Directions:
1 – In the piece on securing service-to-service communication, which service manages the list of employees that PayrollCron needs?
2 – Write the next part of the article on securing service-to-service communication, starting after its last sentence.

Selected text:
◆ ◆ ◆ ◆

Ways to Secure Service-to-Service Communication

And its tradeoffs explained.

It’s a good day for us as engineers to see how the technology flourish, new apps launched every day, new servers deployed every hour.

But also at some point, think about some of that servers that unknowingly exposing critical and confidential information open to the public. Let’s be honest, may have done that by accident. We might have designed a system poorly that expose those resources to threats.

Making sure only authorized services can access your critical/confidential resources

Example:
You have a cron, called PayrollCron, that calculates each employee salary once every month.
It needs list of employees (which is managed by employeeMicroservice).
So once in a month, PayrollCron sends HTTP requests to employeeMicroservice.

Did employeeMicroservice checks whether it is really PayrollCron that asks?

The issue raises when someone unauthorized with malicious intent have access to your local network, knowing that some endpoints are unprotected. Or maybe they got shell access to one of your small server that hasn’t been maintained for some time.

There are several strategies that is commonly used, as follows:

Application Level: Setting up APIKey

Setting up APIKey as authentication for internal calls

This is the most common way I’ve seen. Well, it’s simple, does the job, and works wonderfully. The use of a single identifier is simple, and for some use cases, the best solution. For instance, if an API is limited specifically in functionality where “read” is the only possible command, an API Key can be an adequate solution. Without the need to edit, modify, or delete, security is a lower concern.

◆ ◆ ◆ ◆

Dataset extract:
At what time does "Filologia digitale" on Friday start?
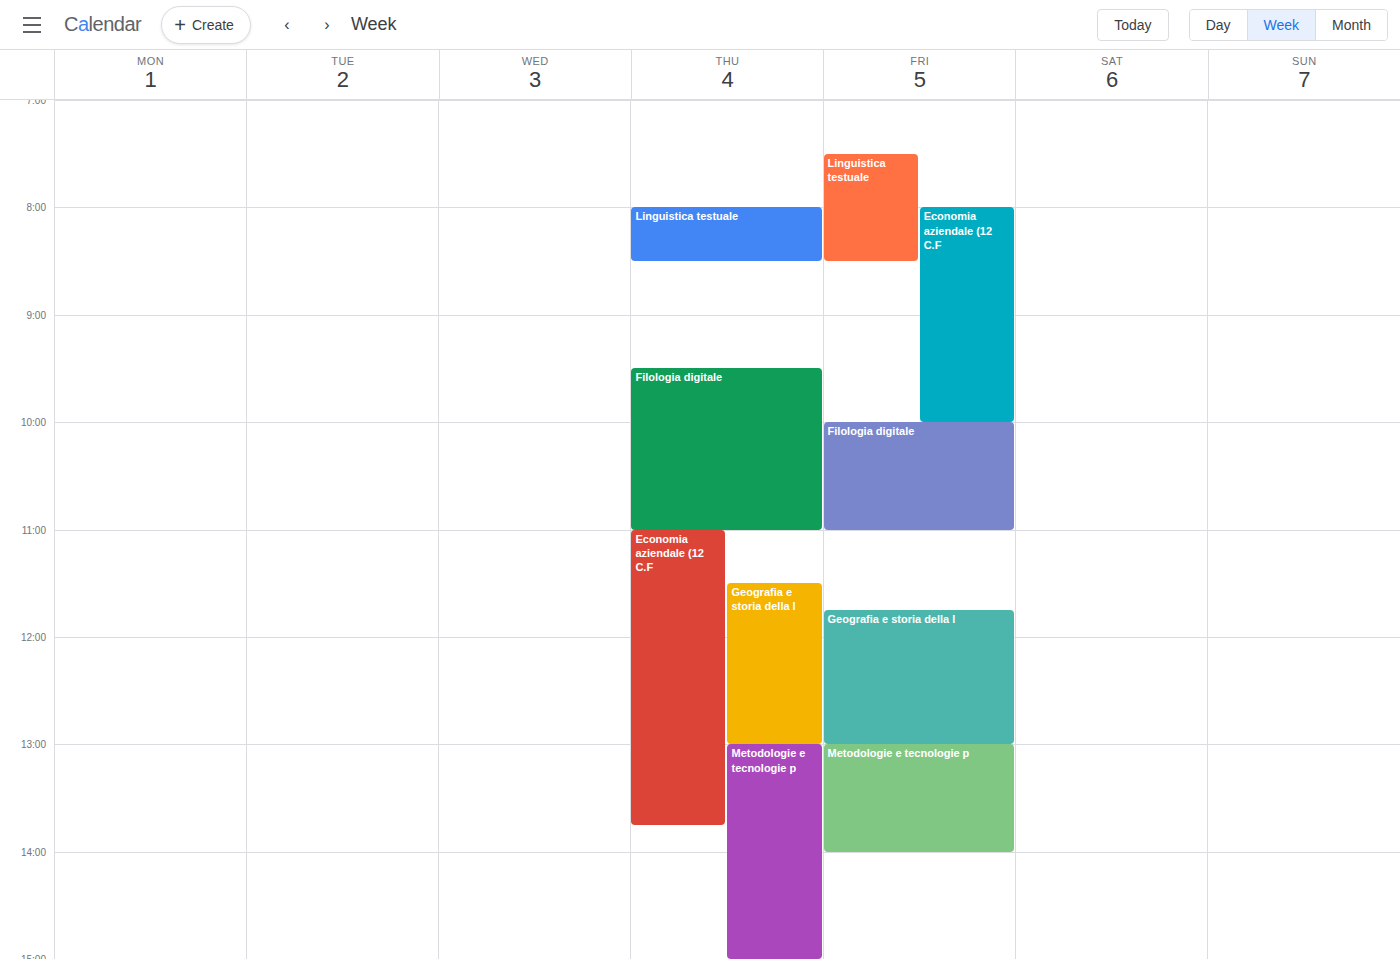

◆ ◆ ◆ ◆

Expected outputs:
1 – The employeeMicroservice manages the list of employees.

2 –
APIKey is transmitted freely in the network, and even some of us didn’t change them regularly. Because key has no expiration time.

Anyone who makes a request to a service, transmits their key and in theory, this key can be picked up just as easily as any network transmission. If any point in the entire network is insecure, the entire network is exposed.

Server Level: Token with Expiration

This is the advance solution from static API Key before. We define a schema that requires token to refresh after several period, and it is signed to ensure that the token is not compromised.

Token flows and pseudocode in application-level

You can also add an entity to issue and maintain the token (like separate service to authenticate your microservices), to unburden the server with the signing/verifying job.

Also the good point of this is, you can add payload to the token that could be useful for your development/audit/logging matters. It can gives you good context about who’s calling, and what process is it trying to do, and why.

No need for re architecture or design. It just need a simple library fitted into server’s middleware, create the keys and we are good to go.

Helps error tracing as we can fit useful information in the tokens(but do not put too much in the token or you will sacrifice network speed, since it’s more payload to carry in the network).

It’s flexible and easy to tune. With aud claim, and we can manage who can access what. We can extend this without any major changes to the system.

The keys need to be managed. It adds another complexity to the logic that needs to be maintained. The more keys it managed, harder the credential rotation will be.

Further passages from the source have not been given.